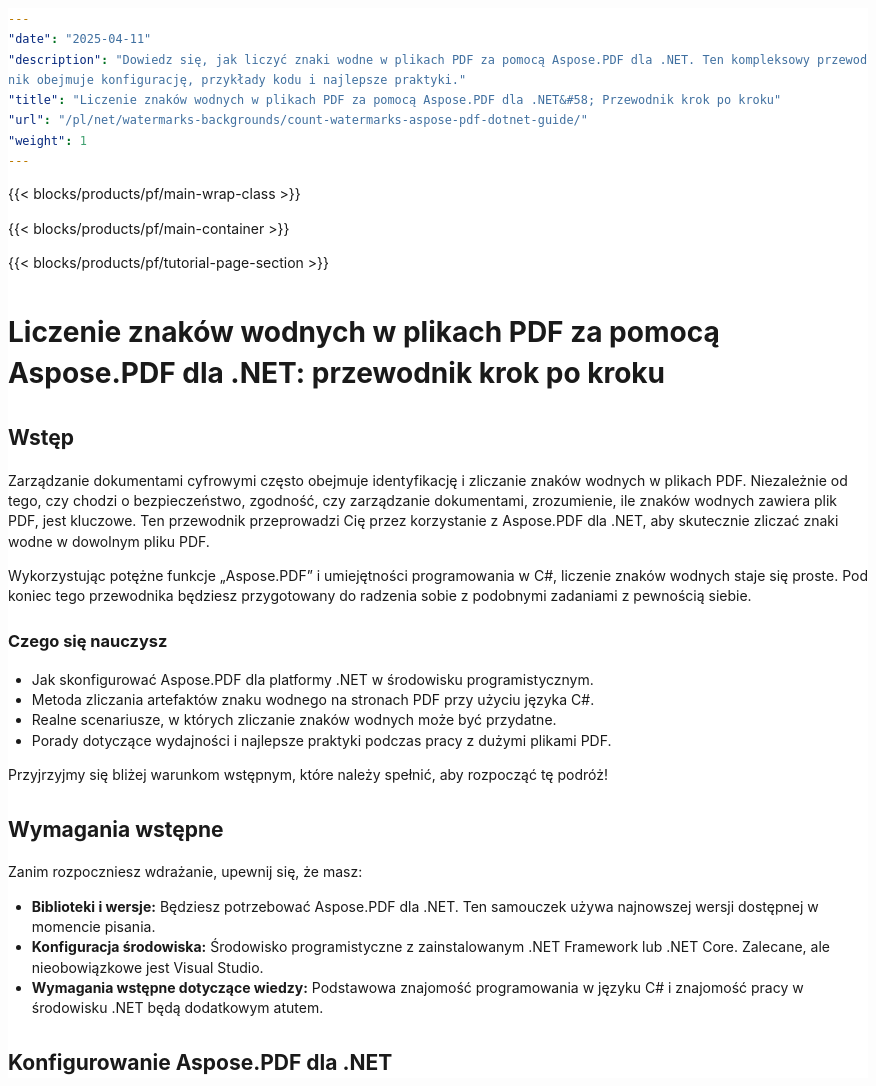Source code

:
 ```yaml
---
"date": "2025-04-11"
"description": "Dowiedz się, jak liczyć znaki wodne w plikach PDF za pomocą Aspose.PDF dla .NET. Ten kompleksowy przewodnik obejmuje konfigurację, przykłady kodu i najlepsze praktyki."
"title": "Liczenie znaków wodnych w plikach PDF za pomocą Aspose.PDF dla .NET&#58; Przewodnik krok po kroku"
"url": "/pl/net/watermarks-backgrounds/count-watermarks-aspose-pdf-dotnet-guide/"
"weight": 1
---
```


{{< blocks/products/pf/main-wrap-class >}}

{{< blocks/products/pf/main-container >}}

{{< blocks/products/pf/tutorial-page-section >}}


# Liczenie znaków wodnych w plikach PDF za pomocą Aspose.PDF dla .NET: przewodnik krok po kroku

## Wstęp

Zarządzanie dokumentami cyfrowymi często obejmuje identyfikację i zliczanie znaków wodnych w plikach PDF. Niezależnie od tego, czy chodzi o bezpieczeństwo, zgodność, czy zarządzanie dokumentami, zrozumienie, ile znaków wodnych zawiera plik PDF, jest kluczowe. Ten przewodnik przeprowadzi Cię przez korzystanie z Aspose.PDF dla .NET, aby skutecznie zliczać znaki wodne w dowolnym pliku PDF.

Wykorzystując potężne funkcje „Aspose.PDF” i umiejętności programowania w C#, liczenie znaków wodnych staje się proste. Pod koniec tego przewodnika będziesz przygotowany do radzenia sobie z podobnymi zadaniami z pewnością siebie.

### Czego się nauczysz
- Jak skonfigurować Aspose.PDF dla platformy .NET w środowisku programistycznym.
- Metoda zliczania artefaktów znaku wodnego na stronach PDF przy użyciu języka C#.
- Realne scenariusze, w których zliczanie znaków wodnych może być przydatne.
- Porady dotyczące wydajności i najlepsze praktyki podczas pracy z dużymi plikami PDF.

Przyjrzyjmy się bliżej warunkom wstępnym, które należy spełnić, aby rozpocząć tę podróż!

## Wymagania wstępne

Zanim rozpoczniesz wdrażanie, upewnij się, że masz:

- **Biblioteki i wersje:** Będziesz potrzebować Aspose.PDF dla .NET. Ten samouczek używa najnowszej wersji dostępnej w momencie pisania.
- **Konfiguracja środowiska:** Środowisko programistyczne z zainstalowanym .NET Framework lub .NET Core. Zalecane, ale nieobowiązkowe jest Visual Studio.
- **Wymagania wstępne dotyczące wiedzy:** Podstawowa znajomość programowania w języku C# i znajomość pracy w środowisku .NET będą dodatkowym atutem.

## Konfigurowanie Aspose.PDF dla .NET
● ● ● ●
> WHAT THE TASK REQUIRES: Scanning the data above, copy out every line where "blocks" is found.

> YOUR SOLUTION:
{{< blocks/products/pf/main-wrap-class >}}
{{< blocks/products/pf/main-container >}}
{{< blocks/products/pf/tutorial-page-section >}}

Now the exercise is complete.